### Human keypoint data
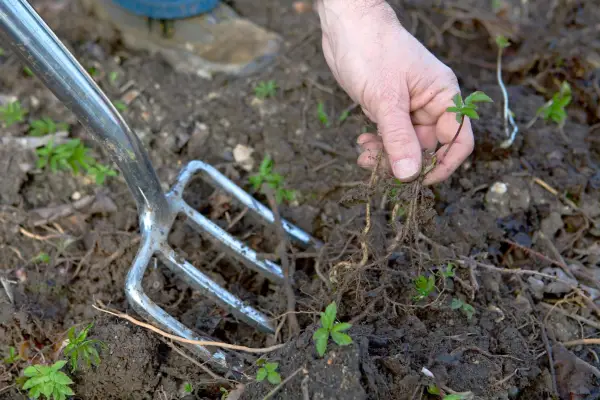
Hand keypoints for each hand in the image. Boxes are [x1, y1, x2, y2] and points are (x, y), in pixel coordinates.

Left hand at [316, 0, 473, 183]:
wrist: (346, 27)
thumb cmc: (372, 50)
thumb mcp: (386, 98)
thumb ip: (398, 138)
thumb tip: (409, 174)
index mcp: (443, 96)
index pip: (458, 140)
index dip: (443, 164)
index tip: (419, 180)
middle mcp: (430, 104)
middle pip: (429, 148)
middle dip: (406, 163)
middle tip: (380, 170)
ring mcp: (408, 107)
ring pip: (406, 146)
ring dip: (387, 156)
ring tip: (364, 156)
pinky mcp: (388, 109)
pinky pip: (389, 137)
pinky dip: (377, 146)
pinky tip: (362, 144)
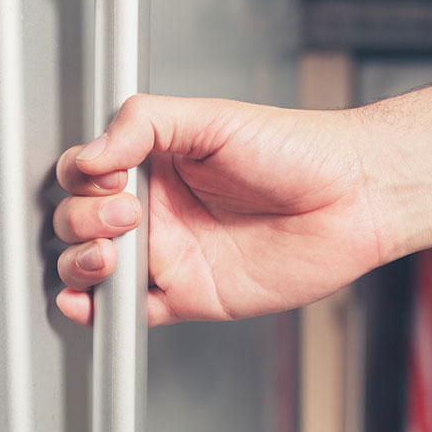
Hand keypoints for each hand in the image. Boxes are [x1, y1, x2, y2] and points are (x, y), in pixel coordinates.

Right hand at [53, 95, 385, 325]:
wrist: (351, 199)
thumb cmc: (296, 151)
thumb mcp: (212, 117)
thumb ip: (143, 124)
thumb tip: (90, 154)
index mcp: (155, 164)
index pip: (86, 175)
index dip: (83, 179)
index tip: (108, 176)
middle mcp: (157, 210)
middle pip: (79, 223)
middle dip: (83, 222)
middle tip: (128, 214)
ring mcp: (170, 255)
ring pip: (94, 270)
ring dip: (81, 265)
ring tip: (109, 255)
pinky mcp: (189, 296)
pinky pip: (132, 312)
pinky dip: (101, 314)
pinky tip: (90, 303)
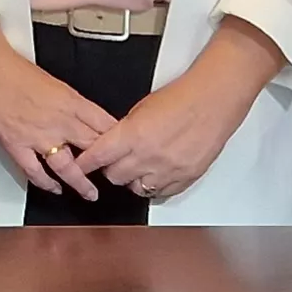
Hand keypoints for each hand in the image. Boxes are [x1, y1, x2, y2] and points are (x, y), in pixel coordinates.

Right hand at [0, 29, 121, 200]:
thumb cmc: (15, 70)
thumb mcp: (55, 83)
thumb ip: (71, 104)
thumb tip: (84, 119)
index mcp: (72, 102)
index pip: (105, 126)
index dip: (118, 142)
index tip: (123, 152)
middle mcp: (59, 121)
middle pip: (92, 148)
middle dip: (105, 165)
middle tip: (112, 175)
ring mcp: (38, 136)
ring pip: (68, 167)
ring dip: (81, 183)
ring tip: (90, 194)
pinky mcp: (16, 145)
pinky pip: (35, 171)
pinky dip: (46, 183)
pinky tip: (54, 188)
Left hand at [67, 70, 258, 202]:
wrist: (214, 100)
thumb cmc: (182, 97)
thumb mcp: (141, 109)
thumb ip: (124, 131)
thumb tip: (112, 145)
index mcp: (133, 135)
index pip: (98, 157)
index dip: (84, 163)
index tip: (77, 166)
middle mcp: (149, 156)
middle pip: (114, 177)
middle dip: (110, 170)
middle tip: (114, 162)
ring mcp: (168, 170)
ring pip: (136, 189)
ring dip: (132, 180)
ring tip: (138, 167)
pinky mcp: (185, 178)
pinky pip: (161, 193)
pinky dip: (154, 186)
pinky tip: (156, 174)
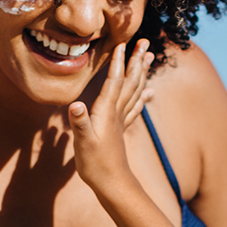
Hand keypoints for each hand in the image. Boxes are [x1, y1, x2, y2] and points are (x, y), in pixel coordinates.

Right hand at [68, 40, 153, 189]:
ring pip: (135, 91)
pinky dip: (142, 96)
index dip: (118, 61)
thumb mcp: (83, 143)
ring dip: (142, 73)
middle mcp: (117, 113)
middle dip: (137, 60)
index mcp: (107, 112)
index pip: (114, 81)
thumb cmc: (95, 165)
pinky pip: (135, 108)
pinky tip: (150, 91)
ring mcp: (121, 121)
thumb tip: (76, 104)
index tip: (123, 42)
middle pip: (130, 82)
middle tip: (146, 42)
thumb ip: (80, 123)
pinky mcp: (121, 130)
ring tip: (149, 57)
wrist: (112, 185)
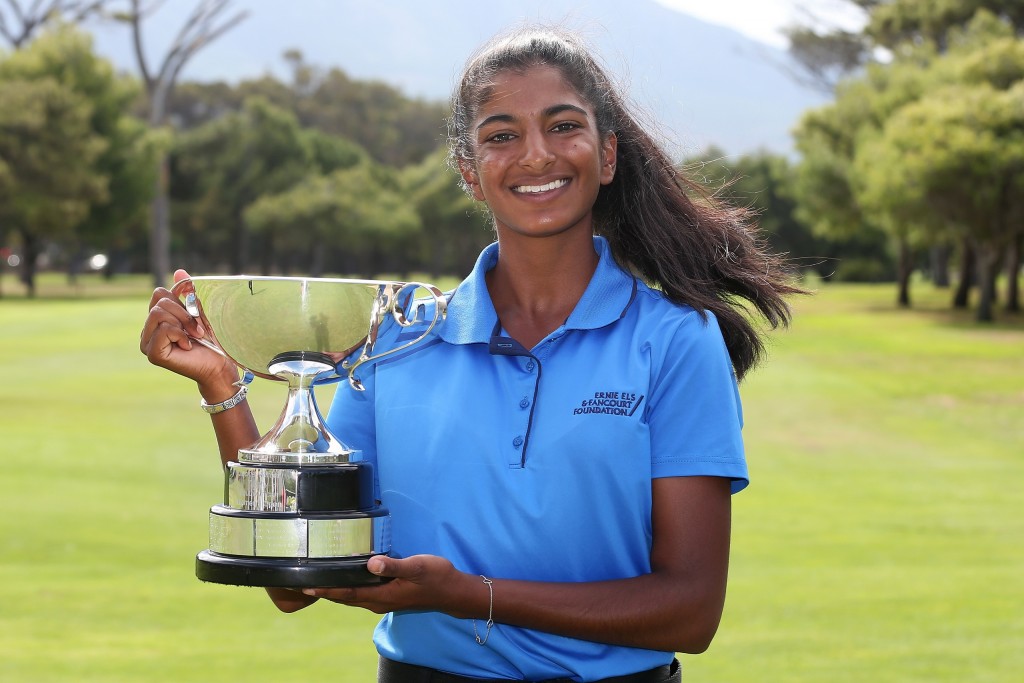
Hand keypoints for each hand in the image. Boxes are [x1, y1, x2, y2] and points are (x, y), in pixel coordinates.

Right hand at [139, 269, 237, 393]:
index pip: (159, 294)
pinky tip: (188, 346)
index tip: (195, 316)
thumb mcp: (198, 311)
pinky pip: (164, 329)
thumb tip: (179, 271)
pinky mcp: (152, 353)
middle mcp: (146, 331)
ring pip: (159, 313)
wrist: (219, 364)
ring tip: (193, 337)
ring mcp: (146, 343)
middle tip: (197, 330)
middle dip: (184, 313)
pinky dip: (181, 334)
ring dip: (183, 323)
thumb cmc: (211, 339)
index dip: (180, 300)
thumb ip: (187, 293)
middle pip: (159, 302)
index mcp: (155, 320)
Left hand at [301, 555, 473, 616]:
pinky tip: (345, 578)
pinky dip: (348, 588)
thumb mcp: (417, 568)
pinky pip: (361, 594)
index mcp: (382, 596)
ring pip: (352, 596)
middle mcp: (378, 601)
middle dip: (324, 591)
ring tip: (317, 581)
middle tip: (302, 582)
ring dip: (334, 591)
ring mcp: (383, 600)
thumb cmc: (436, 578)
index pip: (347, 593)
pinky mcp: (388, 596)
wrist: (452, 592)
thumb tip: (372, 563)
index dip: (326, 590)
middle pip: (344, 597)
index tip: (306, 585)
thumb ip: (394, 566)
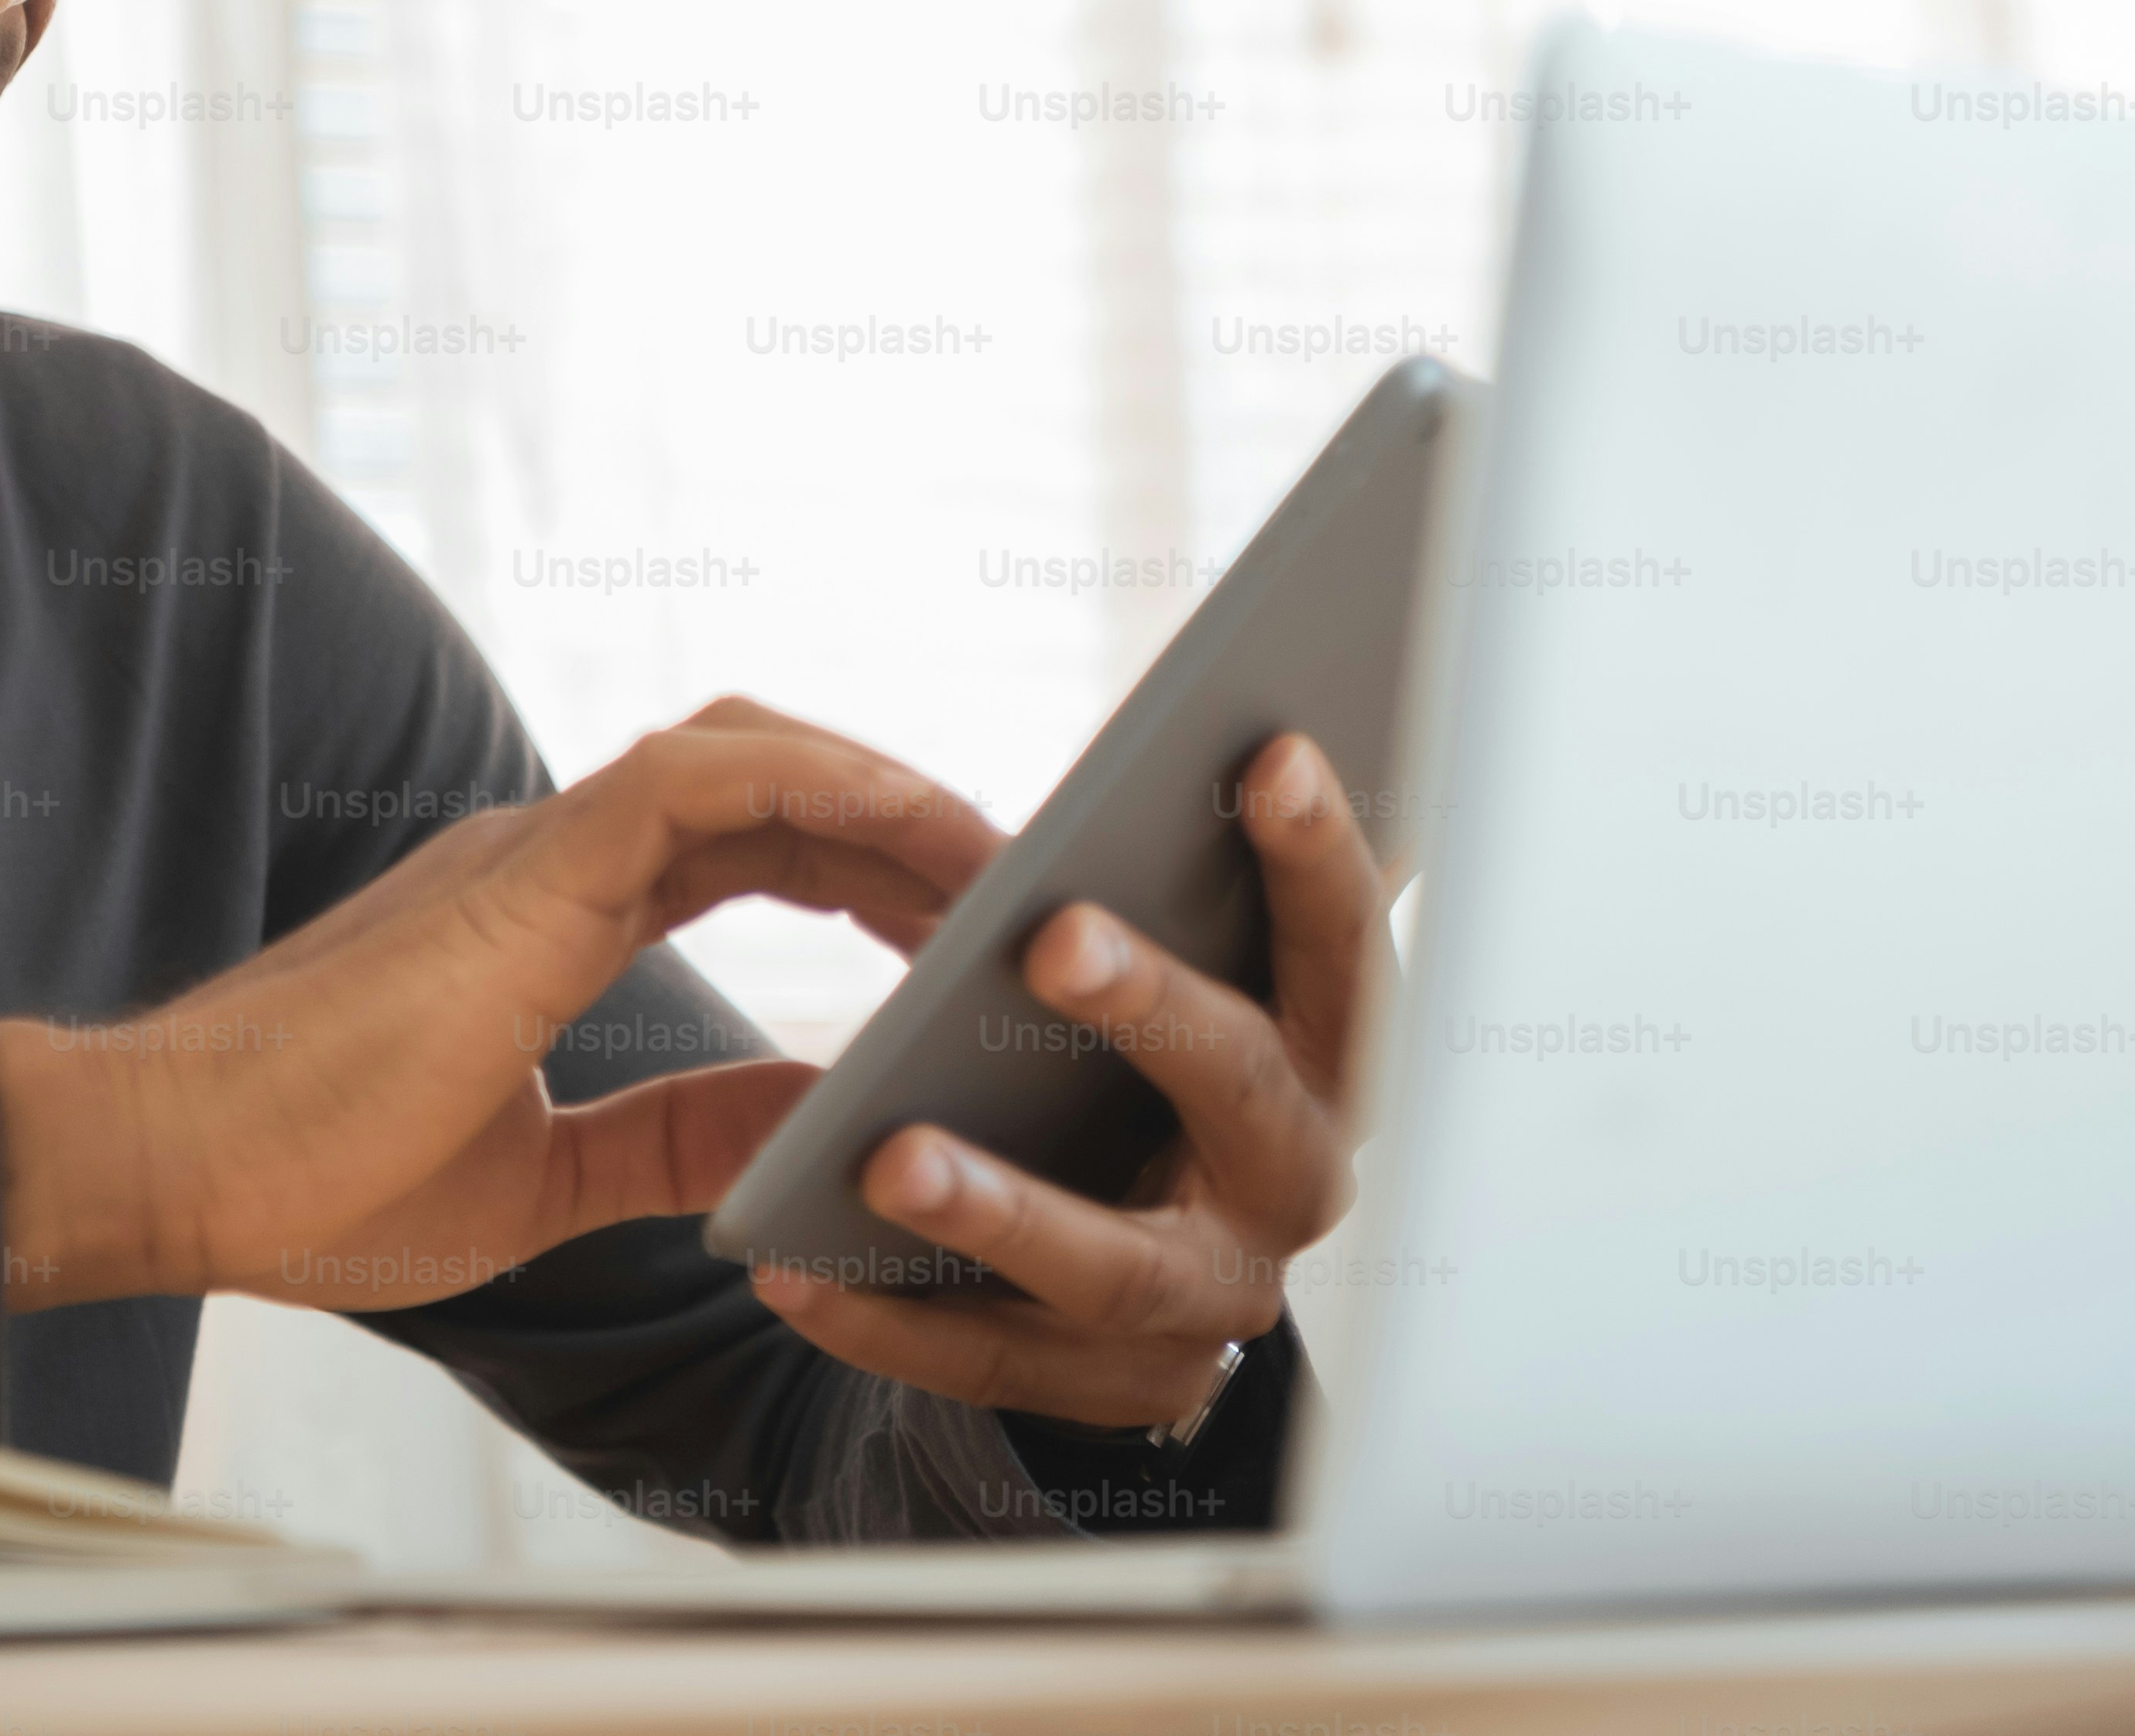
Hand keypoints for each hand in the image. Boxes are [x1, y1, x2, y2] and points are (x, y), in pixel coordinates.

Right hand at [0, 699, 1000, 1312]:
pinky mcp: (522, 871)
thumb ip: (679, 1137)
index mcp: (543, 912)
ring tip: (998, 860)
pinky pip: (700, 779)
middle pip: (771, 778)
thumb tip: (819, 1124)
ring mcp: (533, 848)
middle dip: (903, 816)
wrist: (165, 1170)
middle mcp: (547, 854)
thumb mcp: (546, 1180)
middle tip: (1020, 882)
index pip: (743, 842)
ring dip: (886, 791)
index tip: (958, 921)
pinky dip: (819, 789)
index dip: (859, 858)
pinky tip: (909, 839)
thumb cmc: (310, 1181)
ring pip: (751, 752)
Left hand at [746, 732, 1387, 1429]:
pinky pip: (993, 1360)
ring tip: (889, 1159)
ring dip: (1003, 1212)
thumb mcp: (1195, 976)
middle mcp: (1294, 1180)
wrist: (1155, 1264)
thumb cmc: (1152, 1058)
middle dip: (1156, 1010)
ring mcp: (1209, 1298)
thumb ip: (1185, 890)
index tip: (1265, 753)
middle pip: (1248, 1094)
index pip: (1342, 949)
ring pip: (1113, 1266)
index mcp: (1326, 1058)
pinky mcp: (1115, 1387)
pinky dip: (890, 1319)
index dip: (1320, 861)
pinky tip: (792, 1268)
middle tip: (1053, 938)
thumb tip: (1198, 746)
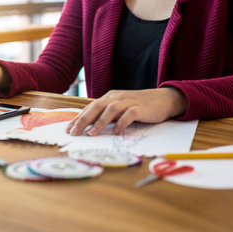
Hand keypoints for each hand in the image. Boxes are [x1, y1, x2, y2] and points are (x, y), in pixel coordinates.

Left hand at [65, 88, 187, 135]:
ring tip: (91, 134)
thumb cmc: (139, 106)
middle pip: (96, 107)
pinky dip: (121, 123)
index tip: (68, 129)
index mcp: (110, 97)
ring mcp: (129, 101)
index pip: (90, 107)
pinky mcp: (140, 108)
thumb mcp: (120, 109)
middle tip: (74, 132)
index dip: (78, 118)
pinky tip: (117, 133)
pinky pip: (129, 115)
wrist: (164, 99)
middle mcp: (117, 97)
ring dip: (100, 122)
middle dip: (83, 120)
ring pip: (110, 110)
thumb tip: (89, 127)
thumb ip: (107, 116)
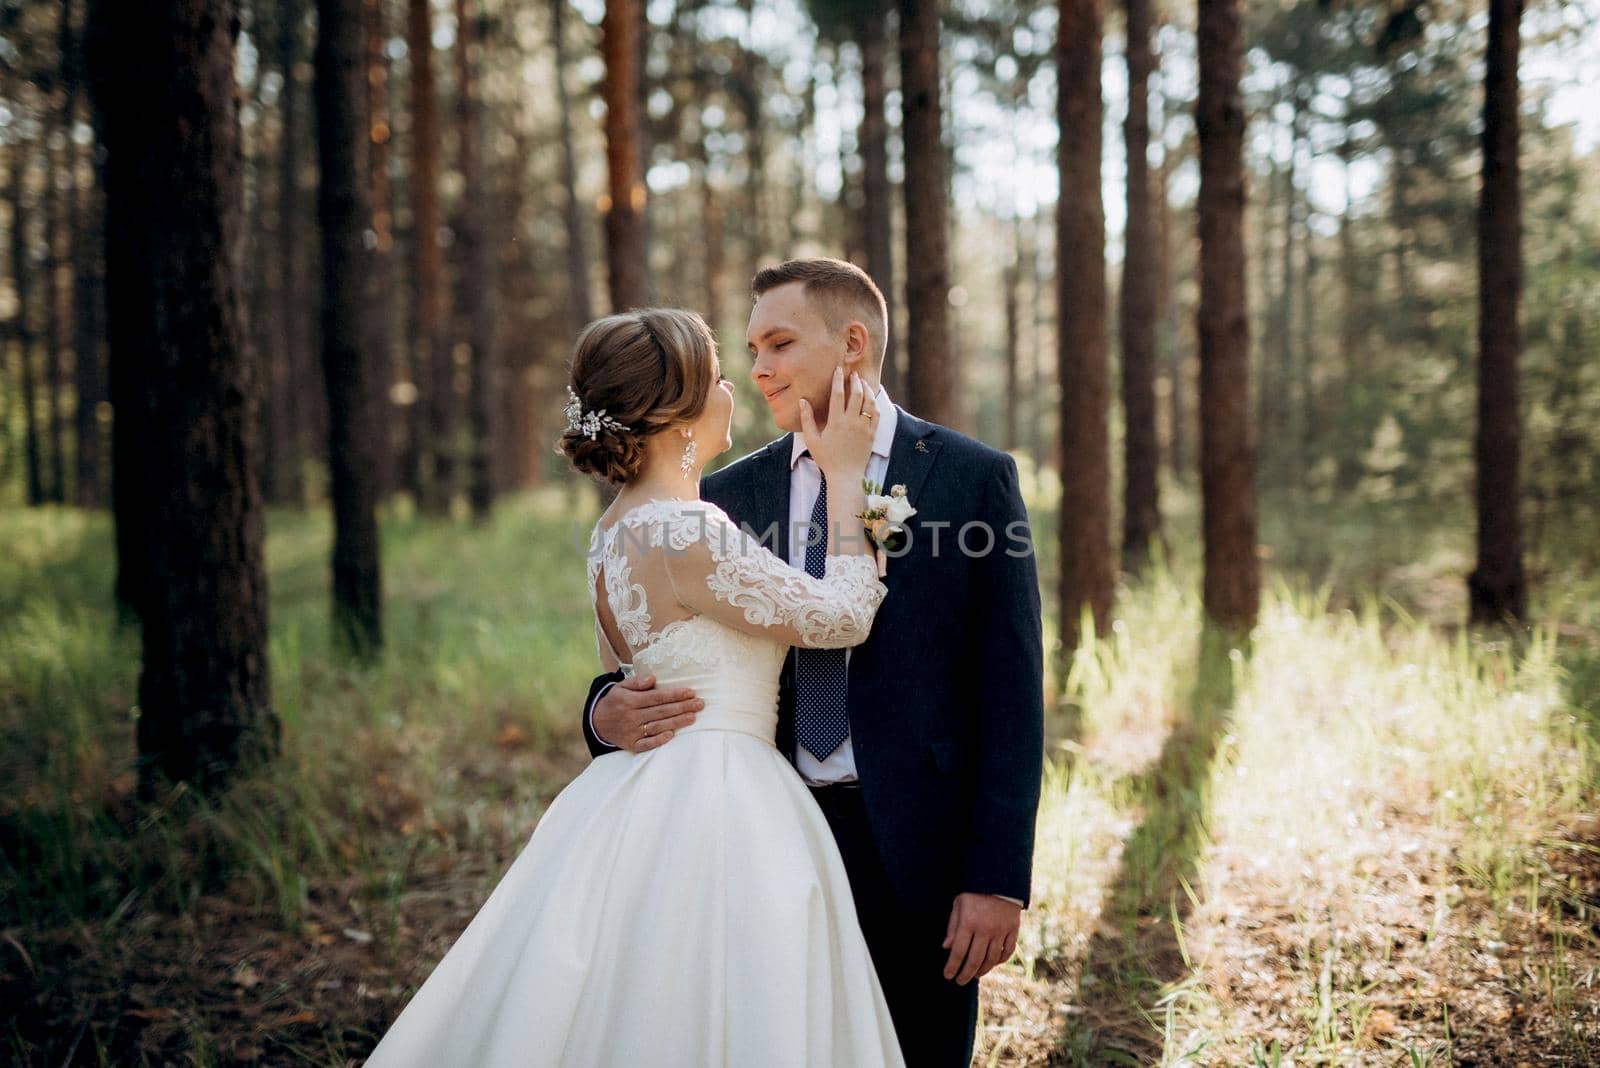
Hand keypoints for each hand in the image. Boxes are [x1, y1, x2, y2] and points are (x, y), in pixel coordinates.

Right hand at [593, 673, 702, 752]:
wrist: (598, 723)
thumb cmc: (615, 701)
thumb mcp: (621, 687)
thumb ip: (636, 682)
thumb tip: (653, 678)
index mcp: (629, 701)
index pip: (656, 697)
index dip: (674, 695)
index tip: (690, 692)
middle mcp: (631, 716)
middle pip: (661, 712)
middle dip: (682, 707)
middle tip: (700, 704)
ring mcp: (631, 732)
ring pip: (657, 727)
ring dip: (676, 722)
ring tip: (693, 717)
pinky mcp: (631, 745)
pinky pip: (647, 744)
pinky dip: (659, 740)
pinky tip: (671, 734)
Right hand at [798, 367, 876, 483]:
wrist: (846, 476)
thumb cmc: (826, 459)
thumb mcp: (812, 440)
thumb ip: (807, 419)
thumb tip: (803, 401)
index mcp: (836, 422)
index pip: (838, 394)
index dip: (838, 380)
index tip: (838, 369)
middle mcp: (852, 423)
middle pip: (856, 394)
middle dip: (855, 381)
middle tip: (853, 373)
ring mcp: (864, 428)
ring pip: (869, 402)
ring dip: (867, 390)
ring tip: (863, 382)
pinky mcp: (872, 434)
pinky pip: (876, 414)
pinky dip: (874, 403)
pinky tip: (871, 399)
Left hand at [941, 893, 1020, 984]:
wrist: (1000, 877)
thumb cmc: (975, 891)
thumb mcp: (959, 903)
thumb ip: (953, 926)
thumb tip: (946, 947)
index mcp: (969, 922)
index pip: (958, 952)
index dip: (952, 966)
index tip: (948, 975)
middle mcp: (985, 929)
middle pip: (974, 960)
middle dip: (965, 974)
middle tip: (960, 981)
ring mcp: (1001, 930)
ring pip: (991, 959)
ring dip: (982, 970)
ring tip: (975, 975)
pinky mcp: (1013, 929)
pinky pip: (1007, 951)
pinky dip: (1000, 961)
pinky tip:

### WORK TASK
Wherever the word "wrist" appears in the records above, copy that line.

### RESULT
wrist: (346, 27)
wrist: (351, 199)
wrist: (214, 100)
wrist: (112, 185)
wrist: (219, 364)
wrist: (452, 592)
wrist: (165, 1170)
wrist: (1155, 1264)
wrist: (164, 99)
wrist: (598, 723)
wrist: (846, 476)
wrist: (1000, 877)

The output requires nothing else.